* [EXTRAIT DE PAGE]
____

Étape 4 : développer les cellules (Pôle 1)
J’ai déjà abordé ce sujet dans le deuxième article de notre série antifragile. Dans un système classique, en silos, les équipes sont constituées de la façon suivante : plusieurs personnes similaires dans leurs compétences et dans leurs façons d’agir (équipe logistique, équipe comptable, etc.). Le système en cellules cumule plusieurs personnes polyvalentes sur un même projet. Par exemple, l’équipe web comprendrait des développeurs, des webdesigners, des rédacteurs, des community managers, etc. (plutôt qu’un silo de rédacteurs, un silo de développeurs, et ainsi de suite). C’est peut-être plus coûteux, mais c’est moins risqué, et c’est exactement ce que l’on veut dans le Pôle 1, pour que le Pôle 2 puisse réellement prendre des risques.
Étape 5 : prendre des risques mesurés à haute fréquence (Pôle 2)
Le Pôle 2 doit concentrer votre énergie et vos investissements au quotidien, puisque c’est le pôle avant-gardiste, celui qui pave la voie à votre croissance. Dans celui-ci, je vous conseille d’encourager l’initiative, l’innovation et donc l’erreur. Dans ce pôle, vous devez mener des tests en permanence. Pour cela, encouragez vos collaborateurs à se comporter en héros, à être à l’affût de la moindre opportunité, à avoir confiance en leurs idées, à lancer des projets ambitieux ou un peu fous… Engager 10 projets en sachant que 8 échoueront probablement (du moment qu’ils ne mettent pas toute la structure en péril), c’est parier sur 2 axes de performance hyper enrichissants, et sur 8 opportunités d’apprendre pour réussir la fois suivante.

____

* [Enregistrements issus d'une source de données]
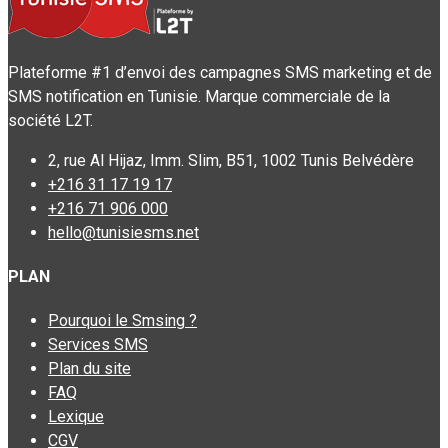
Plateforme #1 d’envoi des campagnes SMS marketing et de
SMS notification en Tunisie. Marque commerciale de la
société L2T.
2, rue Al Hijaz, Imm. Slim, B51, 1002 Tunis Belvédère
+216 31 17 19 17
+216 71 906 000
hello@tunisiesms.net
PLAN
Pourquoi le Smsing ?
Services SMS
Plan du site
FAQ
Lexique
CGV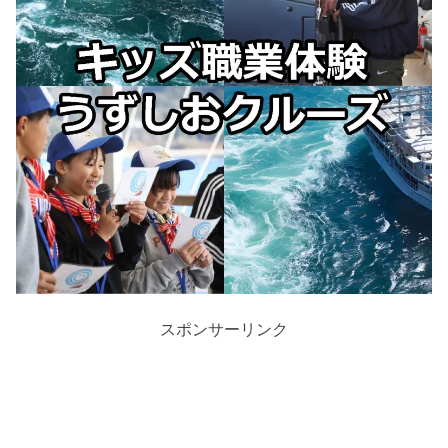
スポンサーリンク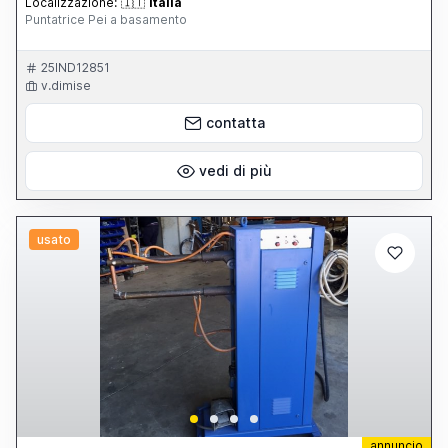
Localizzazione:
🇮🇹
Italia
Puntatrice Pei a basamento
25IND12851
v.dimise
contatta
vedi di più
usato
annuncio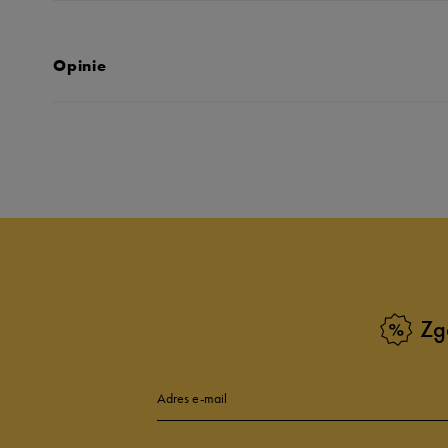
Opinie
Produkt nie posia
Zg
Adres e-mail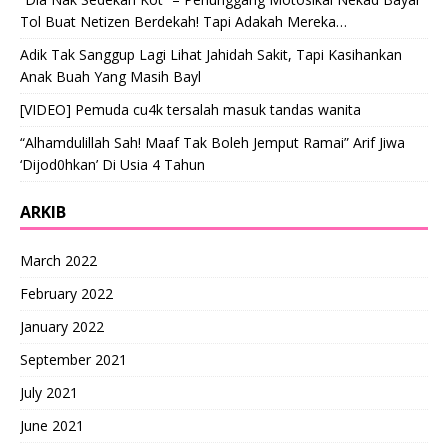
Tol Buat Netizen Berdekah! Tapi Adakah Mereka…
Adik Tak Sanggup Lagi Lihat Jahidah Sakit, Tapi Kasihankan
Anak Buah Yang Masih Bayl
[VIDEO] Pemuda cu4k tersalah masuk tandas wanita
“Alhamdulillah Sah! Maaf Tak Boleh Jemput Ramai” Arif Jiwa
‘Dijod0hkan’ Di Usia 4 Tahun
ARKIB
March 2022
February 2022
January 2022
September 2021
July 2021
June 2021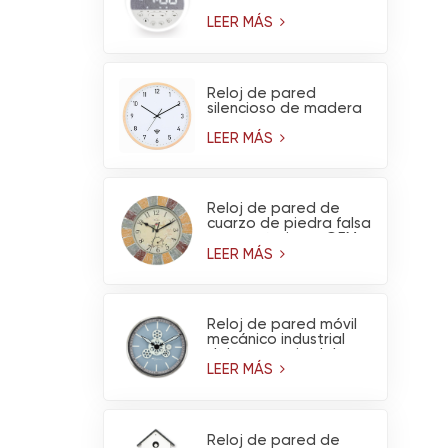
ruido blanco y luz
nocturna
LEER MÁS
Reloj de pared
silencioso de madera
de pino claro, funciona
con pilas y tiene
LEER MÁS
conexión WiFi (venta
al por mayor)
Reloj de pared de
cuarzo de piedra falsa
para exteriores OEM
con termómetro -
LEER MÁS
Decoración de jardín
impermeable
Reloj de pared móvil
mecánico industrial
del engranaje del
metal del diseño del
LEER MÁS
OEM para la
decoración del hogar
de la sala de estar
Reloj de pared de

____

* [EXPLORER LA DOCUMENTATION]
1) Reproduisez à l'identique le passage de l'extrait sur l'organisation antifragile qui commence par "J’ai déjà abordé" et se termine par "prendre des risques.".
2) Dans l'extrait sur l'organisation antifragile, quels profils l'équipe web comprendrait-elle d'après l'exemple donné ?

* [RÉSULTATS DES CONSIGNES]
1)
J’ai déjà abordé ce sujet dans le deuxième article de notre série antifragile. Dans un système classique, en silos, les équipes sont constituées de la façon suivante : plusieurs personnes similaires dans leurs compétences et dans leurs façons d’agir (équipe logistique, équipe comptable, etc.). Le système en cellules cumule plusieurs personnes polyvalentes sur un même projet. Par exemple, l’équipe web comprendrait des développeurs, des webdesigners, des rédacteurs, des community managers, etc. (plutôt qu’un silo de rédacteurs, un silo de développeurs, et ainsi de suite). C’est peut-être plus coûteux, mais c’est moins risqué, et c’est exactement ce que l’on veut dans le Pôle 1, pour que le Pôle 2 puisse réellement prendre des risques.

2) Des développeurs, des webdesigners, des rédacteurs et des community managers.